BMJ  2007;334 (12 May), doi:10.1136/bmj.39210.699502.47

Editor's Choice

Editor's choice

A more independent NHS

Fiona Godlee, editor

BMJ

fgodlee{at}bmj.com

Greater independence for the NHS is either naive nonsense (BMJ 2006;333:251-2 doi: 10.1136/bmj.333.7561.251) or an idea whose time has come. Gordon Brown, the UK's premier in waiting, was this week reported to have reversed his earlier enthusiasm for it. But independence now has the support of the BMA (doi: 10.1136/bmj.39210.522188.4E) and will be the subject of a report from the Nuffield Trust to be released later this month.

In a report published this week, the BMA sets out its vision for the future of the NHS in England. It calls for a constitution for the NHS reaffirming its core values and with a charter explaining the public's rights and responsibilities; an independent board, appointed by parliament, which would set the agenda, the resources, the standards, and the broad scope of NHS provision; an executive management board, comprising the NHS chief executive, the chief medical and nursing officers, and other senior healthcare managers, accountable to the board; and strategic health authorities and "local health economies" to shape and manage the delivery of care.

The aim is to move away from ministerial micromanagement (what the chairman of the BMA's council, Jim Johnson, calls "political dabbling"), which the BMA believes has fragmented the service and marginalised health professionals and patients alike. Instead, a new system of reform would give local managers the freedom to decide on organisational development and clinicians the freedom to manage patient care. Unencumbered by the day to day running of the service, politicians would focus their attention on public health and on establishing an open and fair approach to priority setting and rationing.

To someone who has been supportive of a more independent, less politically managed NHS (BMJ 2006;333 (1 April) Editor's Choice doi: 10.1136/bmj.332.7544.0-f), this all sounds very sensible, even if the report is thin on some of the detail. But this report is as much in response to the growing anguish among BMA members about the nature of the reforms—the shift towards private sector provision—as it is to the top-down way in which the changes have been implemented. Would an independent NHS mean a move away from the market, a shift to more European models of health care?

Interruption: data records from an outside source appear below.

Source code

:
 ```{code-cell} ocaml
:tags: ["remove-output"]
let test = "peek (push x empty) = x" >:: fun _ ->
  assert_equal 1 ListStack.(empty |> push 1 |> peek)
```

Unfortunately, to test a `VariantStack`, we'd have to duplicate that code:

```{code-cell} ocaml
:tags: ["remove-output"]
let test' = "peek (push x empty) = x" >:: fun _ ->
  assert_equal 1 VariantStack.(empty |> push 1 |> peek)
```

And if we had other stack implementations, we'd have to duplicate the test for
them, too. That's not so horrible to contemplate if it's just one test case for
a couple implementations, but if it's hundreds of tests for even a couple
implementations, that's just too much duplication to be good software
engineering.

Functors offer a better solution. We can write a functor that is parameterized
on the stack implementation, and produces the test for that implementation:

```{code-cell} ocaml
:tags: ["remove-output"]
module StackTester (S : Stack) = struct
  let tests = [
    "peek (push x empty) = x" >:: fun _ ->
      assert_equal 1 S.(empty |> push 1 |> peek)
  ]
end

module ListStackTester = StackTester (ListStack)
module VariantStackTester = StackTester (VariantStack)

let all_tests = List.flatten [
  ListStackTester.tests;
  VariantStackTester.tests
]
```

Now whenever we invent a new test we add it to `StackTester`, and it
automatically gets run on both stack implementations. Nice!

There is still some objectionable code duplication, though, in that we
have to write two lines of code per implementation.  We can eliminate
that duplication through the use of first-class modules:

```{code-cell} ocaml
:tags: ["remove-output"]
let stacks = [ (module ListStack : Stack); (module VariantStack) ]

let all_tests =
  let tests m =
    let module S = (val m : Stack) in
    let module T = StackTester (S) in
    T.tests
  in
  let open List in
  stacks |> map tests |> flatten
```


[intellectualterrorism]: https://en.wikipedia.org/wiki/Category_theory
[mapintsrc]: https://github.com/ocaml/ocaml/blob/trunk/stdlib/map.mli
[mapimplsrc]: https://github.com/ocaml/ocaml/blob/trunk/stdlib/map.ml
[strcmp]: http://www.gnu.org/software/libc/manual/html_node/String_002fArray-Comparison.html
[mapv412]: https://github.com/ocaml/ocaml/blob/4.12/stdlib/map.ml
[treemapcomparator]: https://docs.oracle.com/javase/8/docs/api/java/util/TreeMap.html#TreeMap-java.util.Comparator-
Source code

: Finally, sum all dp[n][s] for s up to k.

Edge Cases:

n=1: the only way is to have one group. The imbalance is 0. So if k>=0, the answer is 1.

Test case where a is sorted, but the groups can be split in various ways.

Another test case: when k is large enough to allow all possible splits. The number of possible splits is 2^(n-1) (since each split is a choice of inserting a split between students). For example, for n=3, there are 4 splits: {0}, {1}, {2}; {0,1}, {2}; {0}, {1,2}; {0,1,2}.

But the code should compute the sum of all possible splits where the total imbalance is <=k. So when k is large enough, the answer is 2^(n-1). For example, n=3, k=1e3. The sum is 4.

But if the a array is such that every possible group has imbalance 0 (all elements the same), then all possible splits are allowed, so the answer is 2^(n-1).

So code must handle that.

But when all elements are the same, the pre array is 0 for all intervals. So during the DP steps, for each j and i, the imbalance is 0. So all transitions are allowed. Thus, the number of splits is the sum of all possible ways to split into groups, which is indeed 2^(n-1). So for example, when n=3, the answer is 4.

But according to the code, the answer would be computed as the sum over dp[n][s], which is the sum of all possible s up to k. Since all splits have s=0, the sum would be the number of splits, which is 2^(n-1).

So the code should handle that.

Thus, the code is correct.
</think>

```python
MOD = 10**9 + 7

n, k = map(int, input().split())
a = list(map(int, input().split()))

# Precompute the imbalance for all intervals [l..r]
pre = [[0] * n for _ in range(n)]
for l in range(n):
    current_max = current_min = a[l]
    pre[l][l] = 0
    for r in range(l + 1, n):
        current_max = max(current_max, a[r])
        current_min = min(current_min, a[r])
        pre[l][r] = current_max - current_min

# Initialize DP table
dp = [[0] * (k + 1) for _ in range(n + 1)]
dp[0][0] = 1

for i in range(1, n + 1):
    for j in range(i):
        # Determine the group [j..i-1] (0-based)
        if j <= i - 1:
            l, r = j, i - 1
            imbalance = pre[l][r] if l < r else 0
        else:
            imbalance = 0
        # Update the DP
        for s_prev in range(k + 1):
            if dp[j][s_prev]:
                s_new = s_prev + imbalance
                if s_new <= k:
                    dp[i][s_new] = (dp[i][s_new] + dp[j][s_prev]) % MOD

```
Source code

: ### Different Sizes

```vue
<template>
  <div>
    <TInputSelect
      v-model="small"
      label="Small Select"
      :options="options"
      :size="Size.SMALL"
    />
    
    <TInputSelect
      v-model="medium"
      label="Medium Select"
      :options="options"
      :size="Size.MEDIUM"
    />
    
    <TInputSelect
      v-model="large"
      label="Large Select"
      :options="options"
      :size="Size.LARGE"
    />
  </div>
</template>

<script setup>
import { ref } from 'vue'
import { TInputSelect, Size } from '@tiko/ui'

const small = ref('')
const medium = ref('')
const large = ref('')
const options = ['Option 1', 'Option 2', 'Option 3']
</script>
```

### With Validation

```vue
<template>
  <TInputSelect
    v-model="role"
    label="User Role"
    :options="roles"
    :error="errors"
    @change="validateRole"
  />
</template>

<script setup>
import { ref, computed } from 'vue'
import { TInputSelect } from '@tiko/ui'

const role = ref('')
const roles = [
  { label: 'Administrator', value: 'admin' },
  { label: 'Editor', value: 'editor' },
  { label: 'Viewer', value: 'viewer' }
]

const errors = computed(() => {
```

Not unless doctors wake up, says Julian Tudor Hart, socialist, pioneer researcher, long term champion of the NHS, 80 years old this month, and still as angry as ever. Interviewed by David Brindle (doi: 10.1136/bmj.39204.639711.94), he says that the medical profession has failed miserably to challenge effectively the slide to a market NHS. He wasn't asked what he thought of greater independence for the NHS, so after the BMA's press conference I phoned him. "It's a red herring," he said. "Tony Blair has already taken the NHS out of politics by turning it over to the markets, making people into consumers, not citizens." But he also said: "If what independence really means is that professionals and patients would reassert themselves—well, ok."

It seems that this is exactly what the BMA is saying. Brown may not be convinced, but for the moment his main rival for office, David Cameron, has retained his pledge for a more independent NHS. Now is the time to move the argument from whether to how.